On 12/11/06, Alexander Staubo <alex@purefiction.net> wrote:
> On Dec 11, 2006, at 02:47 , Daniel van Ham Colchete wrote:
>
> > I never understood what's the matter between the ASCII/ISO-8859-1/UTF8
> > charsets to a database. They're all simple C strings that doesn't have
> > the zero-byte in the midlle (like UTF16 would) and that doesn't
> > require any different processing unless you are doing case insensitive
> > search (them you would have a problem).
>
> That's not the whole story. UTF-8 and other variable-width encodings
> don't provide a 1:1 mapping of logical characters to single bytes; in
> particular, combination characters opens the possibility of multiple
> different byte sequences mapping to the same code point; therefore,
> string comparison in such encodings generally cannot be done at the
> byte level (unless, of course, you first acertain that the strings
> involved are all normalized to an unambiguous subset of your encoding).
>
> PostgreSQL's use of strings is not limited to string comparison.

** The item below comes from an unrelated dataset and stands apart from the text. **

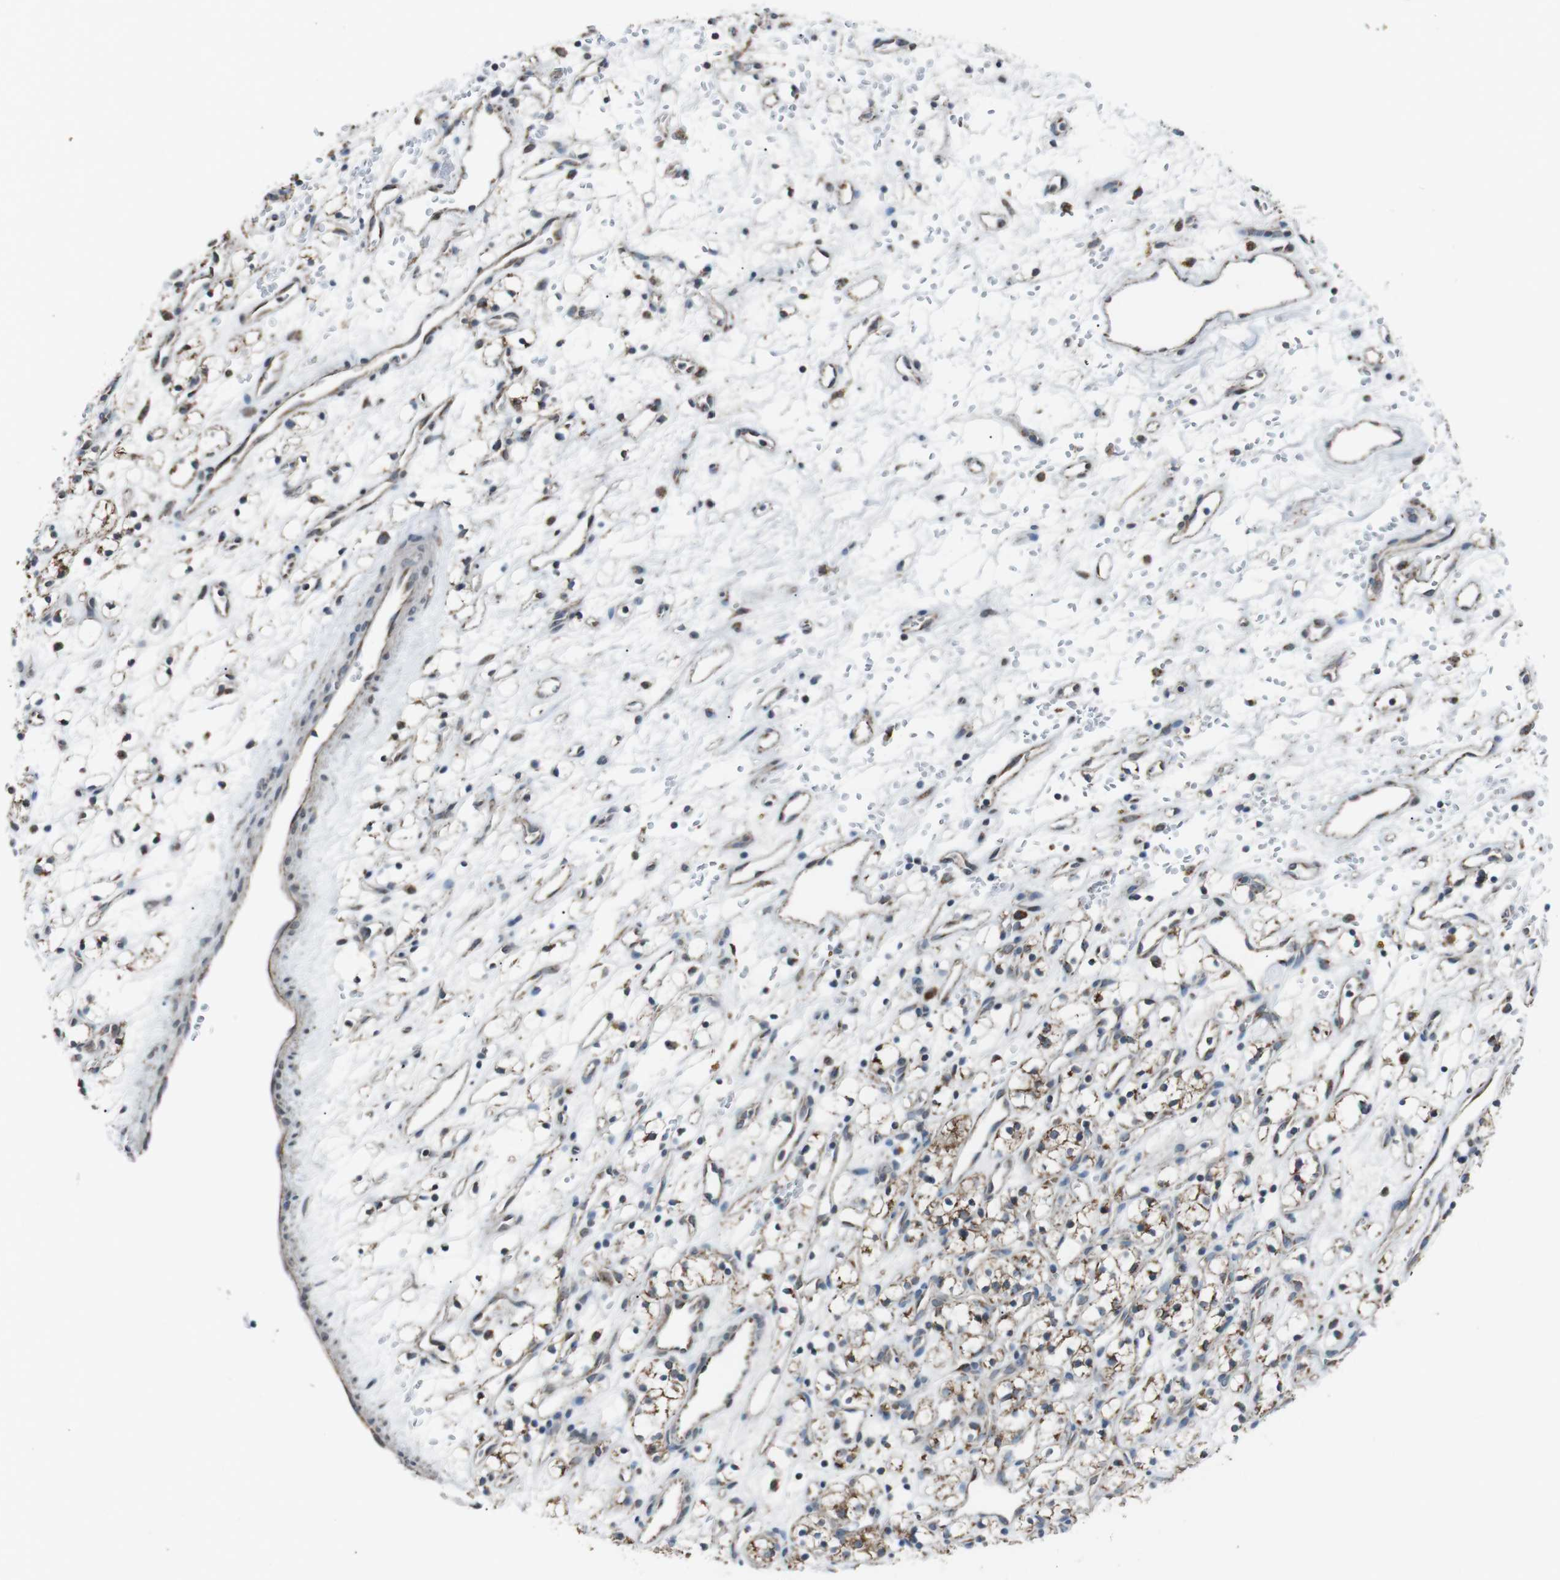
{"staining": {"intensity": "moderate", "quantity": ">75%", "location": "cytoplasmic/membranous"}, "tissue": "renal cancer", "cell_type": "Tumor cells", "image_type": "cancer", "snomed": [{"axis": "morphology", "description": "Adenocarcinoma, NOS"}, {"axis": "topography", "description": "Kidney"}], "caption": "Renal adenocarcinoma stained for a protein (brown) demonstrates moderate cytoplasmic/membranous positive staining in about >75% of tumor cells.", "gene": "CISD2", "patient": {"sex": "female", "age": 60}}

> Substring extraction, concatenation, regular expression matching, up/
> downcasing, tokenization and so on are all part of PostgreSQL's small
> library of text manipulation functions, and all deal with logical
> characters, meaning they must be Unicode-aware.
>
> Alexander.
>
You're right. I was thinking only about my cases that takes the
Unicode normatization for granted and doesn't use
regexp/tokenization/...
Thanks
Best
Daniel